- _THE TASK_: What is needed is an exact copy of the records below, minus any pictures.

== MATERIAL PROVIDED

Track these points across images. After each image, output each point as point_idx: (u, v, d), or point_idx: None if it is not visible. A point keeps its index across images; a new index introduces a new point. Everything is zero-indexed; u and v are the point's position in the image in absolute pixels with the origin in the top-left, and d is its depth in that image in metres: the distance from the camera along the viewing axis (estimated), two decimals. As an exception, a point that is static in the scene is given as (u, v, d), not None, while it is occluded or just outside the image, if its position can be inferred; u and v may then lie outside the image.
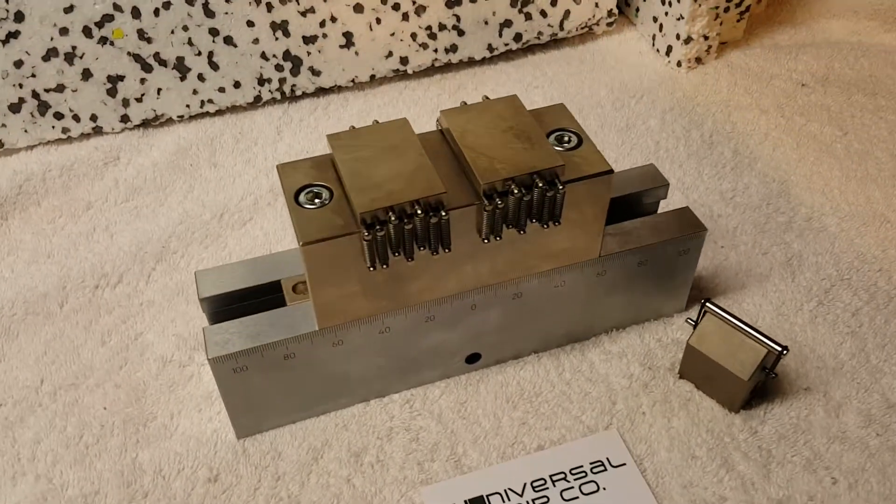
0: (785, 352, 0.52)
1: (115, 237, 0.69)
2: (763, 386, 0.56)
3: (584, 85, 0.83)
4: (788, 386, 0.57)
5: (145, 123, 0.78)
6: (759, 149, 0.76)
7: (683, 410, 0.55)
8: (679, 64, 0.84)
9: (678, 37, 0.82)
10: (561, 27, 0.85)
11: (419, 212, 0.46)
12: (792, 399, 0.56)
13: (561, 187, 0.47)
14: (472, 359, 0.57)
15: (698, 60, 0.84)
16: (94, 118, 0.76)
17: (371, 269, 0.47)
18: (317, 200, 0.48)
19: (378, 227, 0.45)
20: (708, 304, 0.54)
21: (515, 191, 0.47)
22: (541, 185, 0.47)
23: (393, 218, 0.45)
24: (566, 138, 0.52)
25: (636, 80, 0.84)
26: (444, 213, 0.46)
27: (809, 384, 0.56)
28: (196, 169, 0.75)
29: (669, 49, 0.84)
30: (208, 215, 0.70)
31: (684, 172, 0.73)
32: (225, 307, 0.54)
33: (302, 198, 0.48)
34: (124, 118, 0.77)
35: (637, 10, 0.89)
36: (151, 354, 0.59)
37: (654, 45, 0.87)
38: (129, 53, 0.73)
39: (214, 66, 0.76)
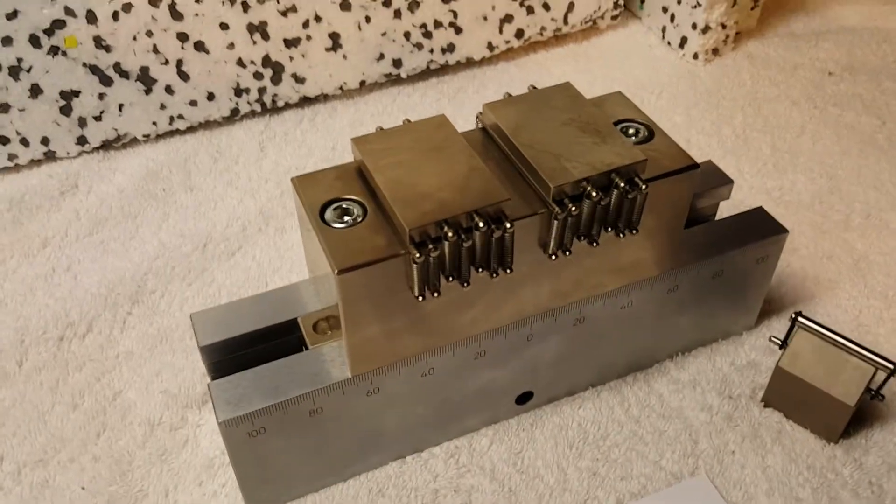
0: (901, 369, 0.44)
1: (79, 278, 0.58)
2: (858, 410, 0.48)
3: (596, 83, 0.76)
4: (885, 407, 0.49)
5: (106, 145, 0.68)
6: (797, 143, 0.69)
7: (777, 445, 0.47)
8: (696, 56, 0.77)
9: (694, 26, 0.76)
10: (565, 21, 0.78)
11: (480, 224, 0.37)
12: (893, 422, 0.48)
13: (644, 187, 0.39)
14: (523, 398, 0.48)
15: (715, 52, 0.77)
16: (45, 141, 0.66)
17: (420, 298, 0.38)
18: (347, 218, 0.39)
19: (431, 245, 0.36)
20: (800, 318, 0.47)
21: (593, 193, 0.38)
22: (622, 185, 0.39)
23: (450, 234, 0.36)
24: (633, 130, 0.43)
25: (651, 76, 0.76)
26: (508, 226, 0.37)
27: (913, 404, 0.49)
28: (170, 194, 0.65)
29: (684, 41, 0.77)
30: (189, 246, 0.60)
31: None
32: (230, 356, 0.44)
33: (328, 215, 0.39)
34: (81, 140, 0.67)
35: (642, 1, 0.82)
36: (135, 417, 0.49)
37: (664, 37, 0.80)
38: (84, 65, 0.64)
39: (184, 76, 0.67)
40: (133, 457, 0.47)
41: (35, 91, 0.65)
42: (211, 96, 0.69)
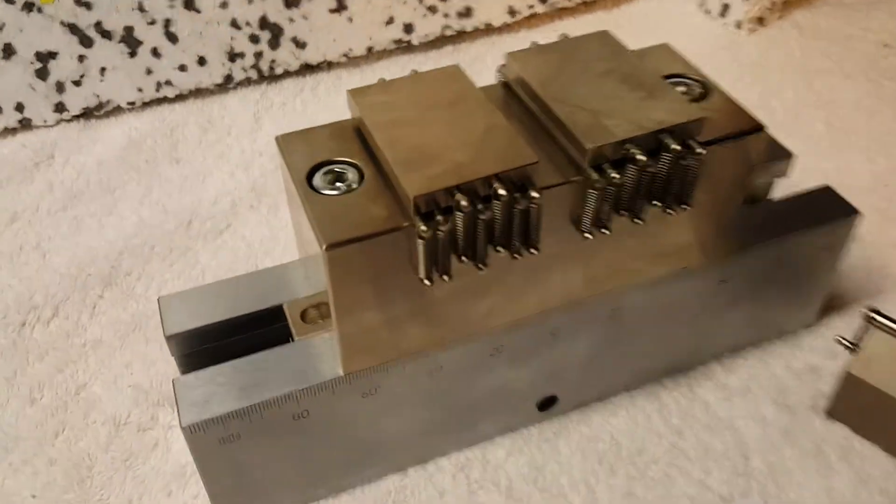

====

- _RESULT OF THIS EXERCISE_:
Track these points across images. After each image, output each point as point_idx: (u, v, d), or point_idx: None if it is not visible. A point keeps its index across images; a new index introduces a new point. Everything is zero-indexed; u and v are the point's position in the image in absolute pixels with the origin in the top-left, and d is its depth in that image in metres: the distance from the camera along the viewing axis (estimated), two decimals. As an exception, a point that is static in the scene is given as (u, v, d), not None, while it is occluded or just outside the image, if its position can be inferred; u and v may then lie outside the image.
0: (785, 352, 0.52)
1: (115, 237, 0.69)
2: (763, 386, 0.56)
3: (584, 85, 0.83)
4: (788, 386, 0.57)
5: (145, 123, 0.78)
6: (759, 149, 0.76)
7: (683, 410, 0.55)
8: (679, 64, 0.84)
9: (678, 37, 0.82)
10: (561, 27, 0.85)
11: (419, 212, 0.46)
12: (792, 399, 0.56)
13: (561, 187, 0.47)
14: (472, 359, 0.57)
15: (698, 60, 0.84)
16: (94, 118, 0.76)
17: (371, 269, 0.47)
18: (317, 200, 0.48)
19: (378, 227, 0.45)
20: (708, 304, 0.54)
21: (515, 191, 0.47)
22: (541, 185, 0.47)
23: (393, 218, 0.45)
24: (566, 138, 0.52)
25: (636, 80, 0.84)
26: (444, 213, 0.46)
27: (809, 384, 0.56)
28: (196, 169, 0.75)
29: (669, 49, 0.84)
30: (208, 215, 0.70)
31: (684, 172, 0.73)
32: (225, 307, 0.54)
33: (302, 198, 0.48)
34: (124, 118, 0.77)
35: (637, 10, 0.89)
36: (151, 354, 0.59)
37: (654, 45, 0.87)
38: (129, 53, 0.73)
39: (214, 66, 0.76)
0: (901, 369, 0.44)
1: (79, 278, 0.58)
2: (858, 410, 0.48)
3: (596, 83, 0.76)
4: (885, 407, 0.49)
5: (106, 145, 0.68)
6: (797, 143, 0.69)
7: (777, 445, 0.47)
8: (696, 56, 0.77)
9: (694, 26, 0.76)
10: (565, 21, 0.78)
11: (480, 224, 0.37)
12: (893, 422, 0.48)
13: (644, 187, 0.39)
14: (523, 398, 0.48)
15: (715, 52, 0.77)
16: (45, 141, 0.66)
17: (420, 298, 0.38)
18: (347, 218, 0.39)
19: (431, 245, 0.36)
20: (800, 318, 0.47)
21: (593, 193, 0.38)
22: (622, 185, 0.39)
23: (450, 234, 0.36)
24: (633, 130, 0.43)
25: (651, 76, 0.76)
26: (508, 226, 0.37)
27: (913, 404, 0.49)
28: (170, 194, 0.65)
29: (684, 41, 0.77)
30: (189, 246, 0.60)
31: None
32: (230, 356, 0.44)
33: (328, 215, 0.39)
34: (81, 140, 0.67)
35: (642, 1, 0.82)
36: (135, 417, 0.49)
37: (664, 37, 0.80)
38: (84, 65, 0.64)
39: (184, 76, 0.67)
40: (133, 457, 0.47)
41: (35, 91, 0.65)
42: (211, 96, 0.69)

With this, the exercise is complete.